Dataset records
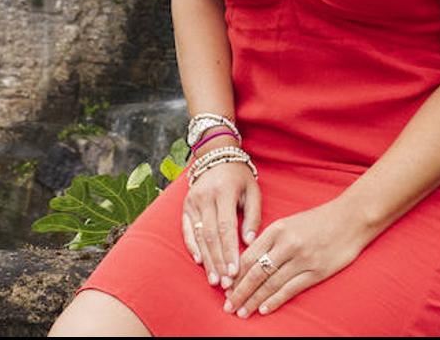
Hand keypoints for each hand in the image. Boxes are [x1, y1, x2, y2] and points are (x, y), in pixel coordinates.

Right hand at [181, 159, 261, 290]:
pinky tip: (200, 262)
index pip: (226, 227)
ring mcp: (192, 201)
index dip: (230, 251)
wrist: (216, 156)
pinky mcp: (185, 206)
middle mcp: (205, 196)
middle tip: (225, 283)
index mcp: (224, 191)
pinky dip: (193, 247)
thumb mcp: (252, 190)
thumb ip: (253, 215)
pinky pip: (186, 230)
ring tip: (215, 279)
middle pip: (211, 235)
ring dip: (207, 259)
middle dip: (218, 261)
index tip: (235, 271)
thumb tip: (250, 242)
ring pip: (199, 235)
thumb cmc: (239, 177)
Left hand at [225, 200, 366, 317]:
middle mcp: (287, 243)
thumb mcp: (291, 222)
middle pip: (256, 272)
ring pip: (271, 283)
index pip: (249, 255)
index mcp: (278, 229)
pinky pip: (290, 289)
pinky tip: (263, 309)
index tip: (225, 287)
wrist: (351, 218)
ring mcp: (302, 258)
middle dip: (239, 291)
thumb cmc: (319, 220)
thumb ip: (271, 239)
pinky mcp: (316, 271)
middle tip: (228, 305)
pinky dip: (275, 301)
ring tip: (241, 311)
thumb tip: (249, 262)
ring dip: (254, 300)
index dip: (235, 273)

WHAT YOU NEED TO DO >> Please keep the pictures out and reproduce the records above exactly.

RESPONSE AREA >>
Hand keypoints for each hand in the image. Boxes are [x1, y1, x2, y2] and points are (x, y), in pixel coordinates.

Right hand at [181, 159, 261, 290]:
pinky tip: (200, 262)
index pip: (226, 227)
ring mcp: (192, 201)
index dip: (230, 251)
wrist: (216, 156)
pinky mcp: (185, 206)
middle mcp: (205, 196)
middle tip: (225, 283)
index mcp: (224, 191)
pinky dip: (193, 247)
thumb mcp: (252, 190)
thumb ip: (253, 215)
pinky pip: (186, 230)
ring tip: (215, 279)
middle pip: (211, 235)
ring dip: (207, 259)
middle dip: (218, 261)
index tip: (235, 271)
thumb tip: (250, 242)
ring pip: (199, 235)
thumb cmc: (239, 177)
Left hand at [225, 200, 366, 317]:
middle mcp: (287, 243)
thumb mcp: (291, 222)
middle pip: (256, 272)
ring pip: (271, 283)
index pip: (249, 255)
index mcp: (278, 229)
pinky pip: (290, 289)
pinky tip: (263, 309)
index tip: (225, 287)
wrist: (351, 218)
ring mcp: (302, 258)
middle dip: (239, 291)
thumb cmc: (319, 220)
thumb ip: (271, 239)
pinky mcp: (316, 271)
middle tip: (228, 305)
pinky dip: (275, 301)
ring tip: (241, 311)
thumb tip: (249, 262)
ring dip: (254, 300)
index dip: (235, 273)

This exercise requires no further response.